Steganography’s nemesis is steganalysis, which is the operation performed by the warden in

the passive situation where transactions are not tampered with. Within steganalysis, blind and

targeted approaches are possible. They differ according to the amount of information known

about the observed stego-system transactions a-priori and the extent to which the analyser

caters for a number of systems.

Steganography that uses digital images as covers (digital image steganography) is especially

relevant because digital images are the most popular form of media online. Digital images can

be represented in either compressed or uncompressed forms. Given the bandwidth limitations

on Internet connections, the compressed versions are more practical. In particular, JPEG

compression is the most popular form of compression online and therefore digital image

stego-systems should be designed to cater for this. A vital consideration is that JPEG

compression is lossy meaning the image data is corrupted during the compression process. If

data is embedded into an image before it undergoes compression then the compression

process tends to disguise embedding artefacts but error coding needs to be implemented to

correct for data corruption.

Within digital image steganography, cell-based systems cater for JPEG compression and have

very good security properties due to the random nature of embedding and the fact that

embedding is performed before compression. However, because the entire cover image is not

used to carry data and because error coding is required, cell-based systems have a particularly

low embedding capacity. Data embedding and error coding schemes in cell-based systems

have not been determined analytically in the literature previously and it is believed that these

schemes could be chosen more methodically with the consequence of improving embedding

capacity. This is presented as the primary research goal of this dissertation.

An overview of the research methodology is then given in steps – from first investigating the

field around cell-based systems and the context within which they were created, to defining a

new approach to determining data embedding and error coding schemes, to finally deducing

the schemes and testing them in the context of cell-based systems. The chapter ends with a

brief overview of the chapter contents.

** Work to do **
A – From the steganography excerpt, print the stretch from "embedding is performed" through "of this dissertation.".
B – Answer these questions from the steganography excerpt:
(i) What operation does the warden perform?
(ii) Which form of compression is the most popular online?
(iii) Why do cell-based systems have a particularly low embedding capacity?
C – In the steganography excerpt, recast the paragraph beginning "Within digital image steganography, cell-based systems" as a short list that keeps its main facts.

** Entries **

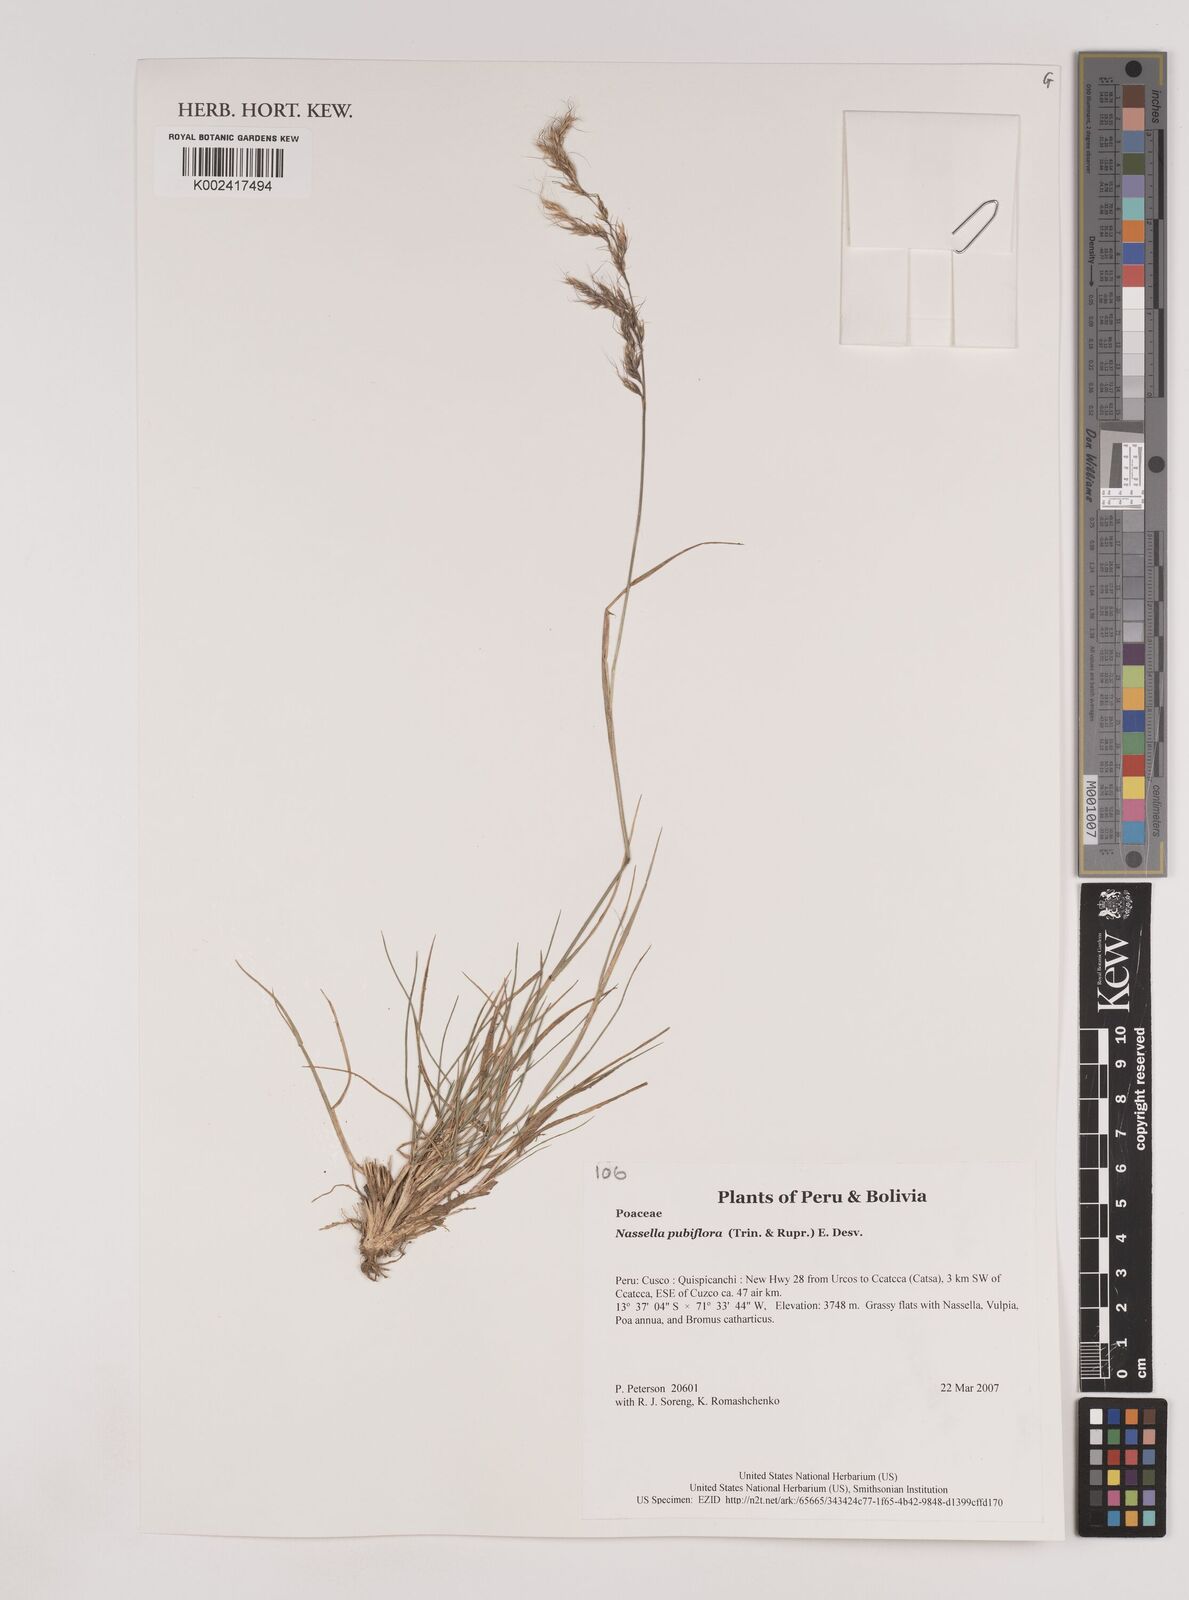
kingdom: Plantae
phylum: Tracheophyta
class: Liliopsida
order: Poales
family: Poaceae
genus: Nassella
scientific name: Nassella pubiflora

** Task-by-task answers **
A –
embedding is performed before compression. However, because the entire cover image is not

used to carry data and because error coding is required, cell-based systems have a particularly

low embedding capacity. Data embedding and error coding schemes in cell-based systems

have not been determined analytically in the literature previously and it is believed that these

schemes could be chosen more methodically with the consequence of improving embedding

capacity. This is presented as the primary research goal of this dissertation.

B –
(i) Steganalysis.
(ii) JPEG compression.
(iii) The entire cover image is not used to carry data, and error coding is required.

C –
- Cell-based systems cater for JPEG compression.
- Their security is very good because embedding is random and happens before compression.
- Their embedding capacity is particularly low because the entire cover image is not used to carry data and error coding is required.
- The literature has not previously determined their data embedding and error coding schemes analytically. Choosing these schemes more methodically could improve embedding capacity.
- This is the primary research goal of the dissertation.